From e244739dfef40bd1f1d32f14f3276aa2e15ef132 Mon Sep 17 00:00:00 2001
From: Matthew Honnibal <matthew@honnibal.com>
Date: Mon, 7 Jul 2014 05:10:09 +0200
Subject: [PATCH] * Fix ptb tokenization

---
 spacy/en_ptb.pyx | 16 ++++++++--------
 1 file changed, 8 insertions(+), 8 deletions(-)

diff --git a/spacy/en_ptb.pyx b/spacy/en_ptb.pyx
index df8d30ff9..2ad8f96b2 100644
--- a/spacy/en_ptb.pyx
+++ b/spacy/en_ptb.pyx
@@ -19,7 +19,7 @@ VOCAB = Vocab()
 VOCAB.set_empty_key(0)
 
 
-spacy.load_tokenization(VOCAB, BACOV, util.read_tokenization('en'))

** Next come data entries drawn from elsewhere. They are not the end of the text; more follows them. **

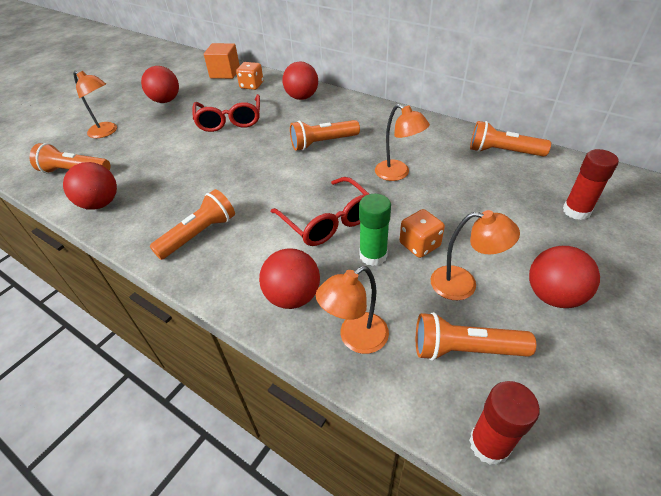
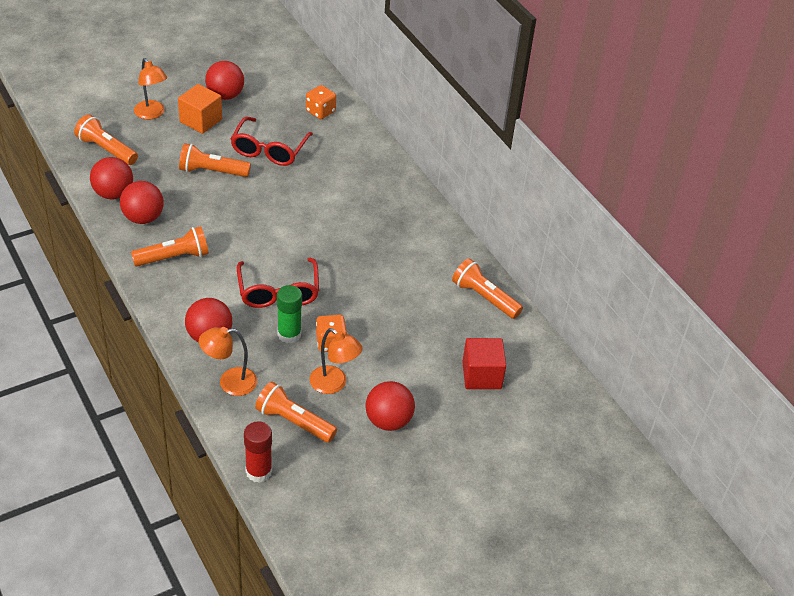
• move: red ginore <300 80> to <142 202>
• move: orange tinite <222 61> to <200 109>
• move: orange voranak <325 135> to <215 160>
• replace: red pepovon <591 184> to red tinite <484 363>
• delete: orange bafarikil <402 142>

+spacy.load_tokenization(VOCAB, BACOV, util.read_tokenization('en_ptb'))
 
 
 cpdef vector[Lexeme_addr] tokenize(unicode string) except *:
@@ -62,13 +62,13 @@ cdef int find_split(unicode word, size_t length):
 
 
 cdef bint is_punct(unicode word, size_t i, size_t length):
+    is_final = i == (length - 1)
+    if word[i] == '.':
+        return False
+    if not is_final and word[i] == '-' and word[i+1] == '-':
+        return True
     # Don't count appostrophes as punct if the next char is a letter
     if word[i] == "'" and i < (length - 1) and word[i+1].isalpha():
         return False
-    # Don't count commas as punct if the next char is a number
-    if word[i] == "," and i < (length - 1) and word[i+1].isdigit():
-        return False
-    # Don't count periods as punct if the next char is a number
-    if word[i] == "." and i < (length - 1) and word[i+1].isdigit():
-        return False
-    return not word[i].isalnum()
+    punct_chars = set(',;:' + '@#$%&' + '!?' + '[({' + '})]')
+    return word[i] in punct_chars